Start of Block

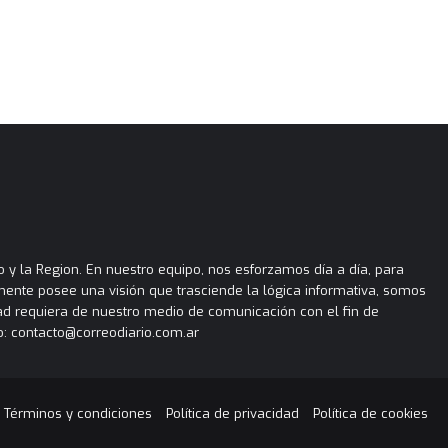
 y la Region. En nuestro equipo, nos esforzamos día a día, para
almente posee una visión que trasciende la lógica informativa, somos
ad requiera de nuestro medio de comunicación con el fin de
: contacto@correodiario.com.ar
Términos y condiciones
Política de privacidad
Política de cookies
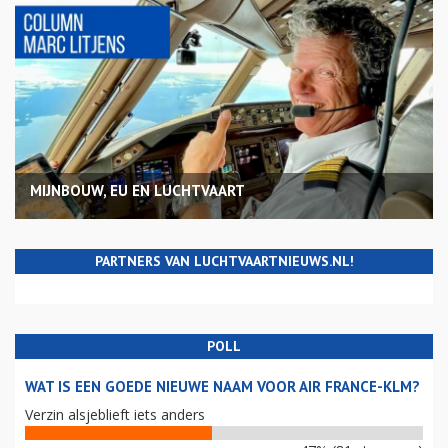
MIJNBOUW, EU EN LUCHTVAART
PARTNERS VAN LUCHTVAARTNIEUWS.NL!
POLL
WAT IS EEN GOEDE NIEUWE NAAM VOOR AIR FRANCE-KLM?
Verzin alsjeblieft iets anders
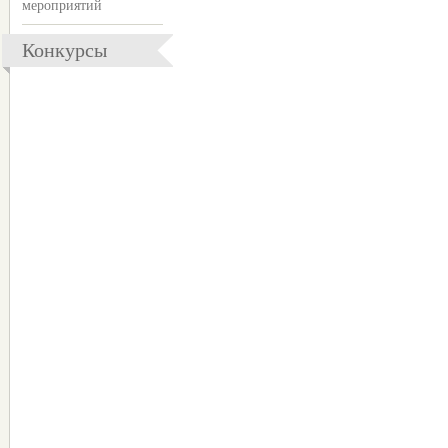
мероприятий
Конкурсы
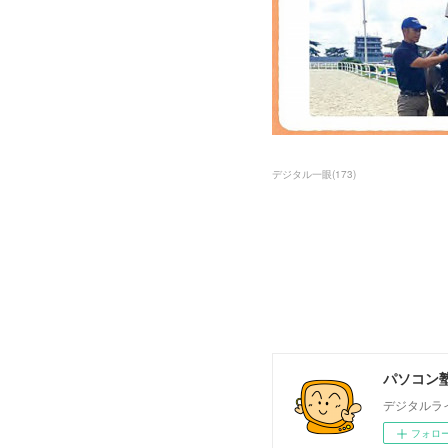
デジタル一眼
(
173
)
パソコン塾
デジタルラ
フォロ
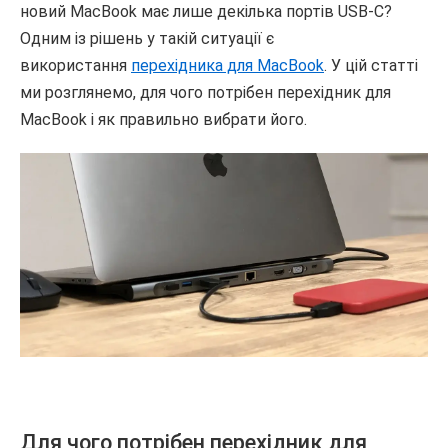
новий MacBook має лише декілька портів USB-C?
Одним із рішень у такій ситуації є
використання
перехідника для MacBook
. У цій статті
ми розглянемо, для чого потрібен перехідник для
MacBook і як правильно вибрати його.
Для чого потрібен перехідник для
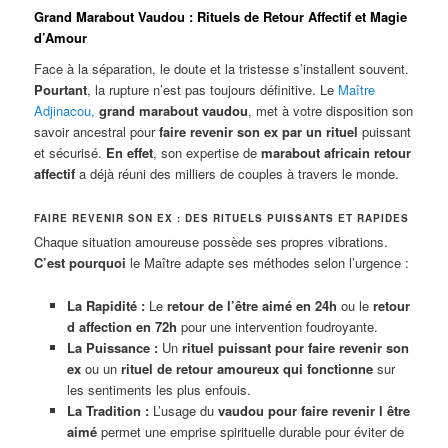
Grand Marabout Vaudou : Rituels de Retour Affectif et Magie
d’Amour
Face à la séparation, le doute et la tristesse s’installent souvent.
Pourtant
, la rupture n’est pas toujours définitive. Le
Maître
Adjinacou
,
grand marabout vaudou
, met à votre disposition son
savoir ancestral pour
faire revenir son ex par un rituel
puissant
et sécurisé.
En effet
, son expertise de
marabout africain retour
affectif
a déjà réuni des milliers de couples à travers le monde.
FAIRE REVENIR SON EX : DES RITUELS PUISSANTS ET RAPIDES
Chaque situation amoureuse possède ses propres vibrations.
C’est pourquoi
le Maître adapte ses méthodes selon l’urgence :
La Rapidité :
Le
retour de l’être aimé en 24h
ou le
retour
d affection en 72h
pour une intervention foudroyante.
La Puissance :
Un
rituel puissant pour faire revenir son
ex
ou un
rituel de retour amoureux qui fonctionne
sur
les sentiments les plus enfouis.
La Tradition :
L’usage du
vaudou pour faire revenir l être
aimé
permet une emprise spirituelle durable pour éviter de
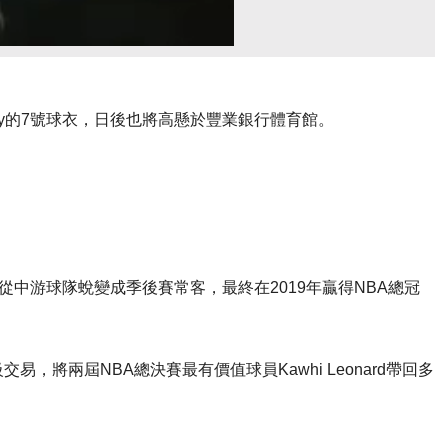
wry的7號球衣，日後也將高懸於豐業銀行體育館。
猛龍從中游球隊蛻變成季後賽常客，最終在2019年贏得NBA總冠
將兩屆NBA總決賽最有價值球員Kawhi Leonard帶回多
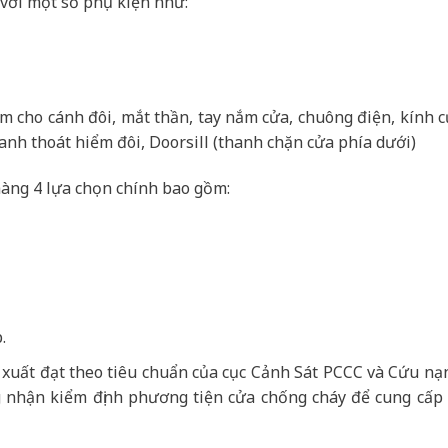
với một số phụ kiện như:
âm cho cánh đôi, mắt thần, tay nắm cửa, chuông điện, kính 
anh thoát hiểm đôi, Doorsill (thanh chặn cửa phía dưới)
àng 4 lựa chọn chính bao gồm:
.
 xuất đạt theo tiêu chuẩn của cục Cảnh Sát PCCC và Cứu nạ
 nhận kiểm định phương tiện cửa chống cháy để cung cấp r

End of Block

## [WHAT THE TASK ASKS]
Although pictures appear among the records above, none are to be output; print exactly the lines from the line containing "Одним із рішень у такій ситуації є" through the line containing "votre disposition son".

## [EXERCISE RESPONSE]
Одним із рішень у такій ситуації є
використання
перехідника для MacBook
. У цій статті
ми розглянемо, для чого потрібен перехідник для
MacBook і як правильно вибрати його.
Для чого потрібен перехідник для
Grand Marabout Vaudou : Rituels de Retour Affectif et Magie
d’Amour
Face à la séparation, le doute et la tristesse s’installent souvent.
Pourtant
, la rupture n’est pas toujours définitive. Le
Maître
Adjinacou
,
grand marabout vaudou
, met à votre disposition son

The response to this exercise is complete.